=== Begin Enclosure ===

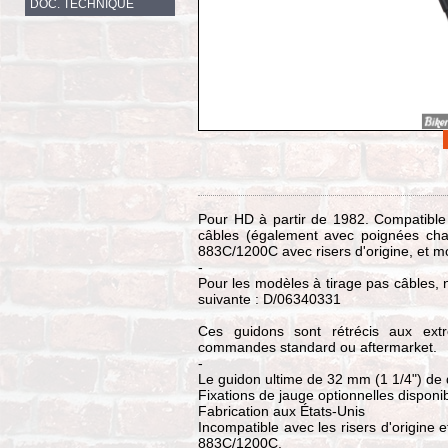
DOC. TECHNIQUE
Pour HD à partir de 1982. Compatible 
câbles (également avec poignées chau
883C/1200C avec risers d'origine, et m
-
Pour les modèles à tirage pas câbles, 
suivante : D/06340331
Ces guidons sont rétrécis aux ext
commandes standard ou aftermarket.
-
Le guidon ultime de 32 mm (1 1/4") de
Fixations de jauge optionnelles dispon
Fabrication aux États-Unis
Incompatible avec les risers d'origine e
883C/1200C.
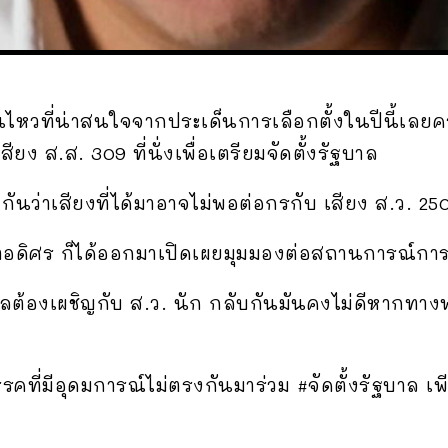
อนไหวที่น่าสนใจจากประเด็นการเลือกตั้งในปีนี้เลยครั
ง ส.ส. 309 ที่นั่งเพื่อเตรียมจัดตั้งรัฐบาล
ันว่าเสียงที่ได้มาอาจไม่พอต่อกรกับ เสียง ส.ว. 250
ณาอดิศร ก็ได้ออกมาเปิดเผยมุมมองต่อสถานการณ์การเ
ไกลต้องเผชิญกับ ส.ว. นัก กลับกันมันคงไม่ดีหากทาง
รคที่มีอุดมการณ์ไม่ตรงกันมาร่วม #จัดตั้งรัฐบาล เ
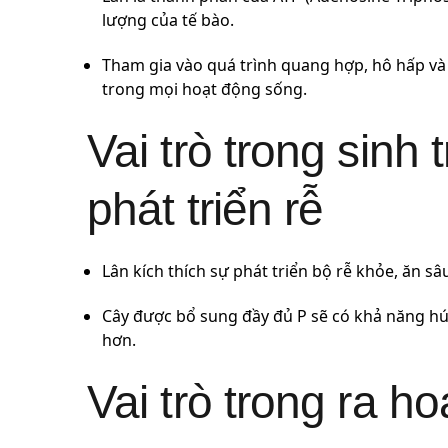
lượng của tế bào.
Tham gia vào quá trình quang hợp, hô hấp v
trong mọi hoạt động sống.
Vai trò trong sinh
phát triển rễ
Lân kích thích sự phát triển bộ rễ khỏe, ăn sâ
Cây được bổ sung đầy đủ P sẽ có khả năng hú
hơn.
Vai trò trong ra hoa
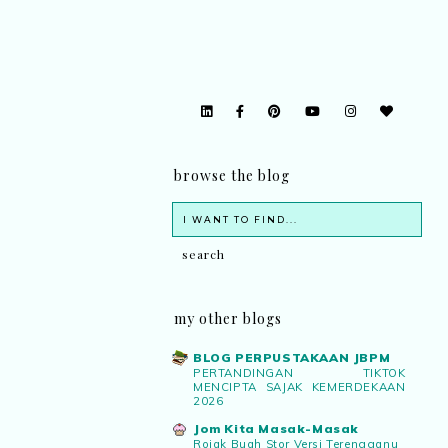
browse the blog
my other blogs
BLOG PERPUSTAKAAN JBPM
PERTANDINGAN TIKTOK
MENCIPTA SAJAK KEMERDEKAAN
2026
Jom Kita Masak-Masak
Rojak Buah Stor Versi Terengganu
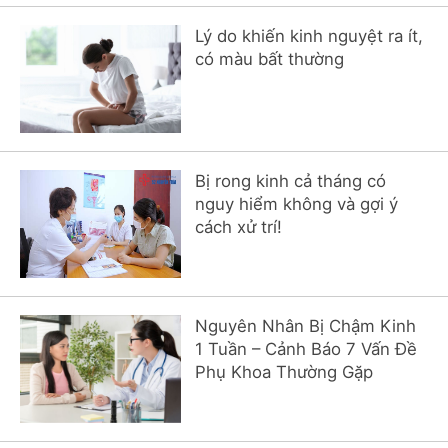
Lý do khiến kinh nguyệt ra ít,
có màu bất thường
Bị rong kinh cả tháng có
nguy hiểm không và gợi ý
cách xử trí!
Nguyên Nhân Bị Chậm Kinh
1 Tuần – Cảnh Báo 7 Vấn Đề
Phụ Khoa Thường Gặp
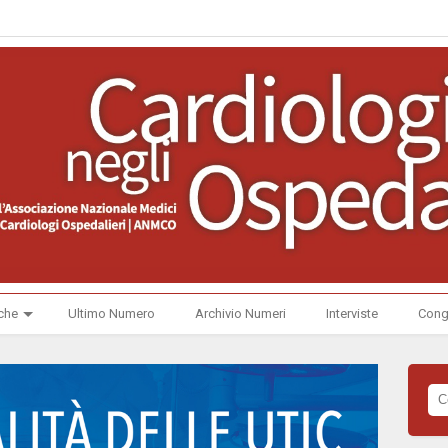
che
Ultimo Numero
Archivio Numeri
Interviste
Cong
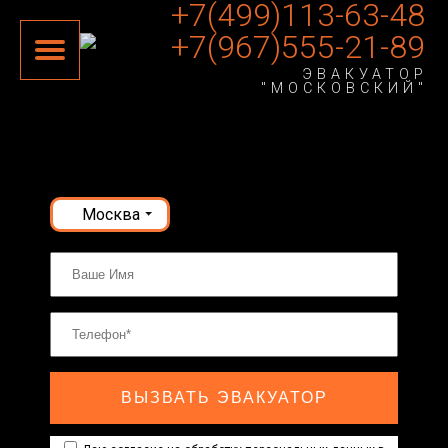
+7(499)113-63-48
+7(967)555-21-89
ЭВАКУАТОР
"МОСКОВСКИЙ"
Москва
ВЫЗВАТЬ ЭВАКУАТОР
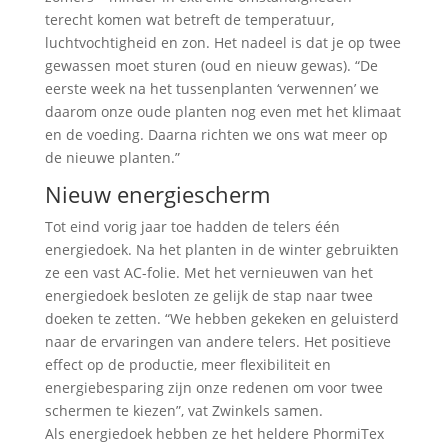
terecht komen wat betreft de temperatuur,
luchtvochtigheid en zon. Het nadeel is dat je op twee
gewassen moet sturen (oud en nieuw gewas). “De
eerste week na het tussenplanten ‘verwennen’ we
daarom onze oude planten nog even met het klimaat
en de voeding. Daarna richten we ons wat meer op
de nieuwe planten.”
Nieuw energiescherm
Tot eind vorig jaar toe hadden de telers één
energiedoek. Na het planten in de winter gebruikten
ze een vast AC-folie. Met het vernieuwen van het
energiedoek besloten ze gelijk de stap naar twee
doeken te zetten. “We hebben gekeken en geluisterd
naar de ervaringen van andere telers. Het positieve
effect op de productie, meer flexibiliteit en
energiebesparing zijn onze redenen om voor twee
schermen te kiezen”, vat Zwinkels samen.
Als energiedoek hebben ze het heldere PhormiTex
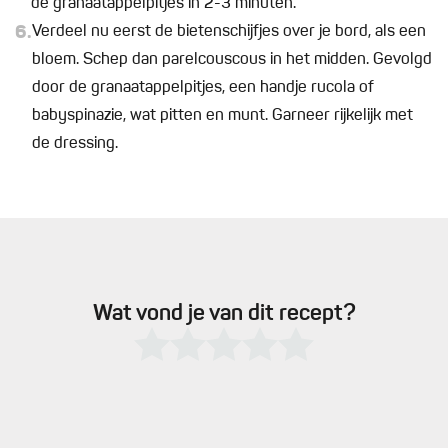
de granaatappelpitjes in 2-3 minuten.
6.
Verdeel nu eerst de bietenschijfjes over je bord, als een
bloem. Schep dan parelcouscous in het midden. Gevolgd
door de granaatappelpitjes, een handje rucola of
babyspinazie, wat pitten en munt. Garneer rijkelijk met
de dressing.
Wat vond je van dit recept?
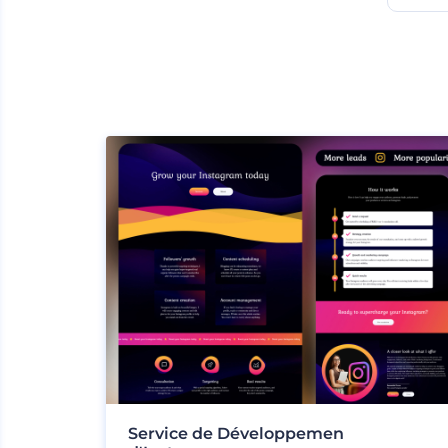
Service de Développemen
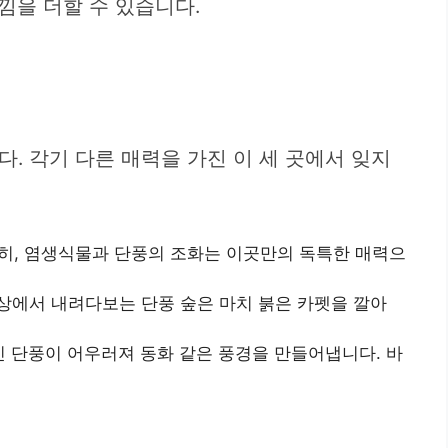
낌을 더할 수 있습니다.
. 각기 다른 매력을 가진 이 세 곳에서 잊지
특히, 염생식물과 단풍의 조화는 이곳만의 독특한 매력으
정상에서 내려다보는 단풍 숲은 마치 붉은 카펫을 깔아
인 단풍이 어우러져 동화 같은 풍경을 만들어냅니다. 바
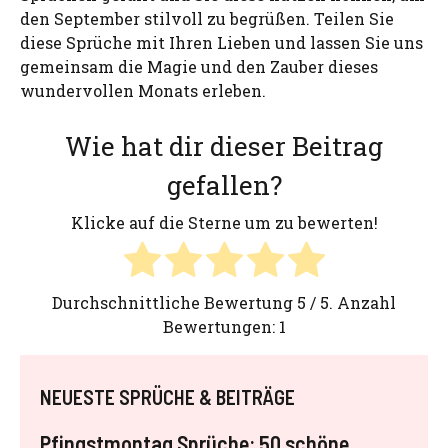
den September stilvoll zu begrüßen. Teilen Sie
diese Sprüche mit Ihren Lieben und lassen Sie uns
gemeinsam die Magie und den Zauber dieses
wundervollen Monats erleben.
Wie hat dir dieser Beitrag
gefallen?
Klicke auf die Sterne um zu bewerten!
Durchschnittliche Bewertung
5
/ 5. Anzahl
Bewertungen:
1
NEUESTE SPRÜCHE & BEITRÄGE
Pfingstmontag Sprüche: 50 schöne,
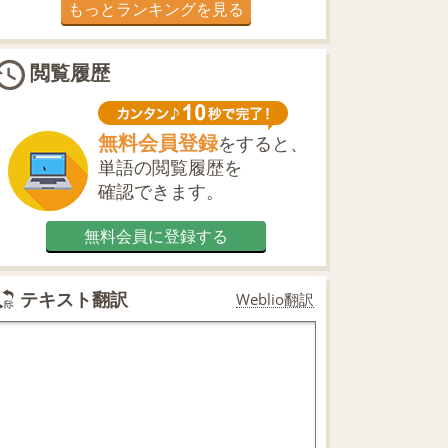
もっとランキングを見る
閲覧履歴
無料会員登録
をすると、
単語の閲覧履歴を
確認できます。
無料会員に登録する
テキスト翻訳
Weblio翻訳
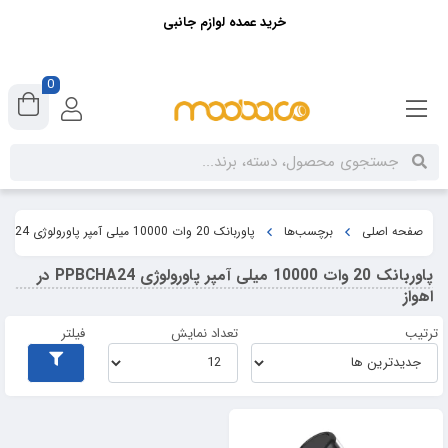
خرید عمده لوازم جانبی
0
صفحه اصلی
برچسب‌ها
پاوربانک 20 وات 10000 میلی آمپر پاورولوژی PPBCHA24 در اهواز
پاوربانک 20 وات 10000 میلی آمپر پاورولوژی PPBCHA24 در
اهواز
ترتیب
تعداد نمایش
فیلتر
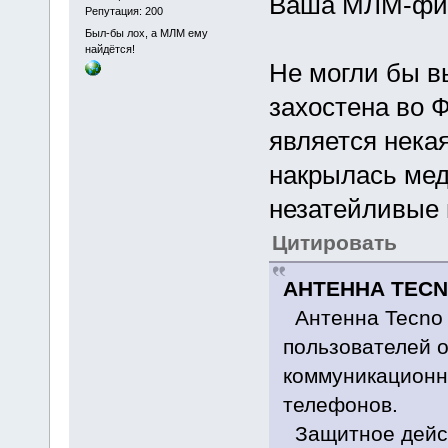
Ваша МЛМ-фир
Репутация: 200
Был-бы лох, а МЛМ ему
найдётся!
Не могли бы вы
захостена во 
является некая
накрылась мед
незатейливые 
Цитировать
АНТЕННА TECNO 
Антенна Tecno 
пользователей о
коммуникационн
телефонов.
Защитное дейст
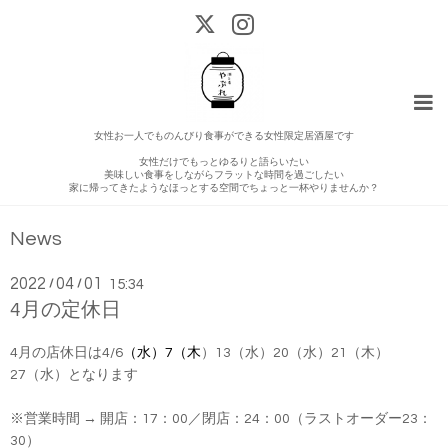
女性お一人でものんびり食事ができる女性限定居酒屋です
女性だけでもっとゆるりと語らいたい
美味しい食事をしながらフラットな時間を過ごしたい
家に帰ってきたようなほっとする空間でちょっと一杯やりませんか？
News
2022
04
01
/
/
15:34
4月の定休日
4月の店休日は4/6
（水）7（木
）13（水）20
（
水
）21（木）
27（水）となります
※営業時間 → 開店：17：00／閉店：24：00（ラストオーダー23：
30）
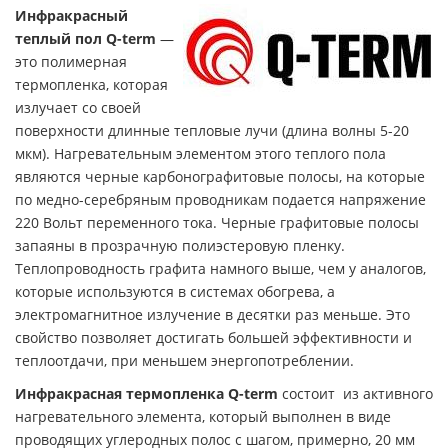
Инфракрасный
теплый пол Q-term
—
это полимерная
термопленка, которая
излучает со своей
поверхности длинные тепловые лучи (длина волны 5-20
мкм). Нагревательным элементом этого теплого пола
являются черные карбонографитовые полосы, на которые
по медно-серебряным проводникам подается напряжение
220 Вольт переменного тока. Черные графитовые полосы
запаяны в прозрачную полиэстеровую пленку.
Теплопроводность графита намного выше, чем у аналогов,
которые используются в системах обогрева, а
электромагнитное излучение в десятки раз меньше. Это
свойство позволяет достигать большей эффективности и
теплоотдачи, при меньшем энергопотреблении.
Инфракрасная термопленка Q-term
состоит из активного
нагревательного элемента, который выполнен в виде
проводящих углеродных полос с шагом, примерно, 20 мм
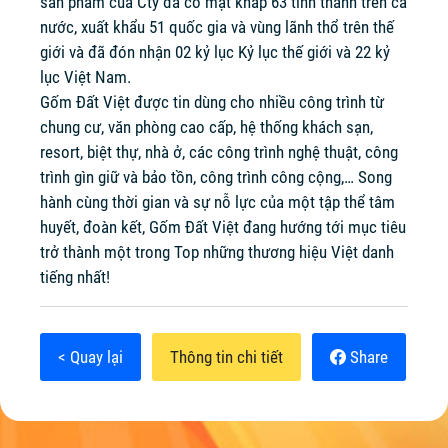
sản phẩm của Cty đã có mặt khắp 63 tỉnh thành trên cả
nước, xuất khẩu 51 quốc gia và vùng lãnh thổ trên thế
giới và đã đón nhận 02 kỷ lục Kỷ lục thế giới và 22 kỷ
lục Việt Nam.
Gốm Đất Việt được tin dùng cho nhiều công trình từ
chung cư, văn phòng cao cấp, hệ thống khách sạn,
resort, biệt thự, nhà ở, các công trình nghệ thuật, công
trình gìn giữ và bảo tồn, công trình công cộng,… Song
hành cùng thời gian và sự nỗ lực của một tập thể tâm
huyết, đoàn kết, Gốm Đất Việt đang hướng tới mục tiêu
trở thành một trong Top những thương hiệu Việt danh
tiếng nhất!
< Quay lại
Thông tin chi tiết
Share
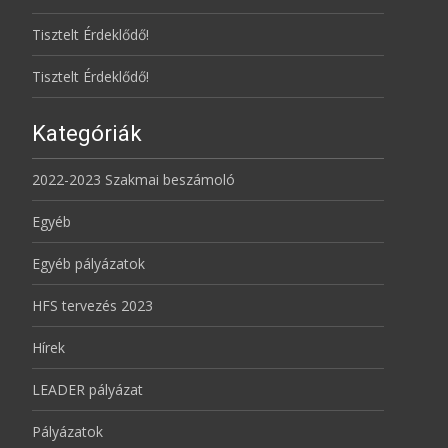
Tisztelt Érdeklődő!
Tisztelt Érdeklődő!
Kategóriák
2022-2023 Szakmai beszámoló
Egyéb
Egyéb pályázatok
HFS tervezés 2023
Hírek
LEADER pályázat
Pályázatok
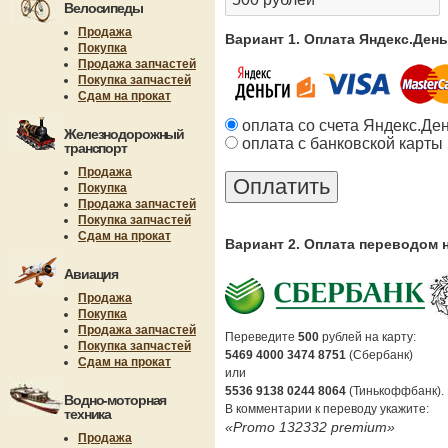
Велосипеды
Продажа
Вариант 1. Оплата Яндекс.Ден
Покупка
Продажа запчастей
Покупка запчастей
Сдам на прокат
оплата со счета Яндекс.Де
Железнодорожный
оплата с банковской карты
транспорт
Продажа
Покупка
Продажа запчастей
Покупка запчастей
Сдам на прокат
Вариант 2. Оплата переводом 
Авиация
Продажа
Покупка
Продажа запчастей
Переведите
500
рублей на карту:
Покупка запчастей
5469 4000 3474 8751
(Сбербанк)
Сдам на прокат
или
5536 9138 0244 8064
(Тинькоффбанк).
Водно-моторная
В комментарии к переводу укажите:
техника
«Promo 132332 premium»
Продажа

=== End Enclosure ===

Assignment: Lay out every line of text in the material above as a numbered list, omitting blank lines. Leave the pictures out of your answer.

Output of the task:
1. DOC. TECHNIQUE
2. Pour HD à partir de 1982. Compatible 
3. câbles (également avec poignées chau
4. 883C/1200C avec risers d'origine, et m
5. -
6. Pour les modèles à tirage pas câbles, 
7. suivante : D/06340331
8. Ces guidons sont rétrécis aux ext
9. commandes standard ou aftermarket.
10. -
11. Le guidon ultime de 32 mm (1 1/4") de
12. Fixations de jauge optionnelles dispon
13. Fabrication aux États-Unis
14. Incompatible avec les risers d'origine e
15. 883C/1200C.
16. อนไหวที่น่าสนใจจากประเด็นการเลือกตั้งในปีนี้เลยครั
17. ง ส.ส. 309 ที่นั่งเพื่อเตรียมจัดตั้งรัฐบาล
18. ันว่าเสียงที่ได้มาอาจไม่พอต่อกรกับ เสียง ส.ว. 250
19. ณาอดิศร ก็ได้ออกมาเปิดเผยมุมมองต่อสถานการณ์การเ
20. ไกลต้องเผชิญกับ ส.ว. นัก กลับกันมันคงไม่ดีหากทาง
21. รคที่มีอุดมการณ์ไม่ตรงกันมาร่วม #จัดตั้งรัฐบาล เ
22. lượng của tế bào.
23. Tham gia vào quá trình quang hợp, hô hấp v
24. trong mọi hoạt động sống.
25. Vai trò trong sinh
26. phát triển rễ
27. Lân kích thích sự phát triển bộ rễ khỏe, ăn sâ
28. Cây được bổ sung đầy đủ P sẽ có khả năng hú
29. hơn.
30. Vai trò trong ra hoa
31. browse the blog
32. my other blogs
33. BLOG PERPUSTAKAAN JBPM
34. PERTANDINGAN TIKTOK
35. MENCIPTA SAJAK KEMERDEKAAN
36. 2026
37. Jom Kita Masak-Masak
38. Rojak Buah Stor Versi Terengganu
39. Lý do khiến kinh nguyệt ra ít,
40. có màu bất thường
41. Bị rong kinh cả tháng có
42. nguy hiểm không và gợi ý
43. cách xử trí!
44. Nguyên Nhân Bị Chậm Kinh
45. 1 Tuần – Cảnh Báo 7 Vấn Đề
46. Phụ Khoa Thường Gặp
47. che
48. Ultimo Numero
49. Archivio Numeri
50. Interviste
51. Cong
52. +7(499)113-63-48
53. +7(967)555-21-89
54. ЭВАКУАТОР
55. "МОСКОВСКИЙ"
56. Москва
57. ВЫЗВАТЬ ЭВАКУАТОР
58. terecht komen wat betreft de temperatuur,
59. luchtvochtigheid en zon. Het nadeel is dat je op twee
60. gewassen moet sturen (oud en nieuw gewas). “De
61. eerste week na het tussenplanten ‘verwennen’ we
62. daarom onze oude planten nog even met het klimaat
63. en de voeding. Daarna richten we ons wat meer op
64. de nieuwe planten.”
65. Nieuw energiescherm
66. Tot eind vorig jaar toe hadden de telers één
67. energiedoek. Na het planten in de winter gebruikten
68. ze een vast AC-folie. Met het vernieuwen van het
69. energiedoek besloten ze gelijk de stap naar twee
70. doeken te zetten. “We hebben gekeken en geluisterd
71. naar de ervaringen van andere telers. Het positieve
72. effect op de productie, meer flexibiliteit en
73. energiebesparing zijn onze redenen om voor twee
74. schermen te kiezen”, vat Zwinkels samen.
75. Als energiedoek hebben ze het heldere PhormiTex
76. de granaatappelpitjes in 2-3 minuten.
77. 6.
78. Verdeel nu eerst de bietenschijfjes over je bord, als een
79. bloem. Schep dan parelcouscous in het midden. Gevolgd
80. door de granaatappelpitjes, een handje rucola of
81. babyspinazie, wat pitten en munt. Garneer rijkelijk met
82. de dressing.
83. Wat vond je van dit recept?
84. Service de Développemen
85. 낌을 더할 수 있습니다.
86. . 각기 다른 매력을 가진 이 세 곳에서 잊지
87. 특히, 염생식물과 단풍의 조화는 이곳만의 독특한 매력으
88. 정상에서 내려다보는 단풍 숲은 마치 붉은 카펫을 깔아
89. 인 단풍이 어우러져 동화 같은 풍경을 만들어냅니다. 바
90. den September stilvoll zu begrüßen. Teilen Sie
91. diese Sprüche mit Ihren Lieben und lassen Sie uns
92. gemeinsam die Magie und den Zauber dieses
93. wundervollen Monats erleben.
94. Wie hat dir dieser Beitrag
95. gefallen?
96. Klicke auf die Sterne um zu bewerten!
97. Durchschnittliche Bewertung
98. 5
99. / 5. Anzahl
100. Bewertungen:
101. 1
102. NEUESTE SPRÜCHE & BEITRÄGE
103. Pfingstmontag Sprüche: 50 schöne,
104. もっとランキングを見る
105. 閲覧履歴
106. 無料会員登録
107. をすると、
108. 単語の閲覧履歴を
109. 確認できます。
110. 無料会員に登録する
111. テキスト翻訳
112. Weblio翻訳
113. خرید عمده لوازم جانبی
114. 0
115. صفحه اصلی
116. برچسب‌ها
117. پاوربانک 20 وات 10000 میلی آمپر پاورولوژی PPBCHA24 در اهواز
118. پاوربانک 20 وات 10000 میلی آمپر پاورولوژی PPBCHA24 در
119. اهواز
120. ترتیب
121. تعداد نمایش
122. فیلتر
123. Ваша МЛМ-фир
124. Репутация: 200
125. Был-бы лох, а МЛМ ему
126. найдётся!
127. Не могли бы вы
128. захостена во 
129. является некая
130. накрылась мед
131. незатейливые 
132. Цитировать
133. АНТЕННА TECNO 
134. Антенна Tecno 
135. пользователей о
136. коммуникационн
137. телефонов.
138. Защитное дейст
139. 女性お一人でものんびり食事ができる女性限定居酒屋です
140. 女性だけでもっとゆるりと語らいたい
141. 美味しい食事をしながらフラットな時間を過ごしたい
142. 家に帰ってきたようなほっとする空間でちょっと一杯やりませんか？
143. News
144. 2022
145. 04
146. 01
147. /
148. /
149. 15:34
150. 4月の定休日
151. 4月の店休日は4/6
152. （水）7（木
153. ）13（水）20
154. （
155. 水
156. ）21（木）
157. 27（水）となります
158. ※営業時間 → 開店：17：00／閉店：24：00（ラストオーダー23：
159. 30）
160. Инфракрасный
161. теплый пол Q-term
162. —
163. это полимерная
164. термопленка, которая
165. излучает со своей
166. поверхности длинные тепловые лучи (длина волны 5-20
167. мкм). Нагревательным элементом этого теплого пола
168. являются черные карбонографитовые полосы, на которые
169. по медно-серебряным проводникам подается напряжение
170. 220 Вольт переменного тока. Черные графитовые полосы
171. запаяны в прозрачную полиэстеровую пленку.
172. Теплопроводность графита намного выше, чем у аналогов,
173. которые используются в системах обогрева, а
174. электромагнитное излучение в десятки раз меньше. Это
175. свойство позволяет достигать большей эффективности и
176. теплоотдачи, при меньшем энергопотреблении.
177. Инфракрасная термопленка Q-term
178. состоит из активного
179. нагревательного элемента, который выполнен в виде
180. проводящих углеродных полос с шагом, примерно, 20 мм
181. sản phẩm của Cty đã có mặt khắp 63 tỉnh thành trên cả
182. nước, xuất khẩu 51 quốc gia và vùng lãnh thổ trên thế
183. giới và đã đón nhận 02 kỷ lục Kỷ lục thế giới và 22 kỷ
184. lục Việt Nam.
185. Gốm Đất Việt được tin dùng cho nhiều công trình từ
186. chung cư, văn phòng cao cấp, hệ thống khách sạn,
187. resort, biệt thự, nhà ở, các công trình nghệ thuật, công
188. trình gìn giữ và bảo tồn, công trình công cộng,… Song
189. hành cùng thời gian và sự nỗ lực của một tập thể tâm
190. huyết, đoàn kết, Gốm Đất Việt đang hướng tới mục tiêu
191. trở thành một trong Top những thương hiệu Việt danh
192. tiếng nhất!
193. < Quay lại
194. Thông tin chi tiết
195. Share
196. Tisztelt Érdeklődő!
197. Tisztelt Érdeklődő!
198. Kategóriák
199. 2022-2023 Szakmai beszámoló
200. Egyéb
201. Egyéb pályázatok
202. HFS tervezés 2023
203. Hírek
204. LEADER pályázat
205. Pályázatok
206. Велосипеды
207. Продажа
208. Вариант 1. Оплата Яндекс.Ден
209. Покупка
210. Продажа запчастей
211. Покупка запчастей
212. Сдам на прокат
213. оплата со счета Яндекс.Де
214. Железнодорожный
215. оплата с банковской карты
216. транспорт
217. Продажа
218. Покупка
219. Продажа запчастей
220. Покупка запчастей
221. Сдам на прокат
222. Вариант 2. Оплата переводом 
223. Авиация
224. Продажа
225. Покупка
226. Продажа запчастей
227. Переведите
228. 500
229. рублей на карту:
230. Покупка запчастей
231. 5469 4000 3474 8751
232. (Сбербанк)
233. Сдам на прокат
234. или
235. 5536 9138 0244 8064
236. (Тинькоффбанк).
237. Водно-моторная
238. В комментарии к переводу укажите:
239. техника
240. «Promo 132332 premium»
241. Продажа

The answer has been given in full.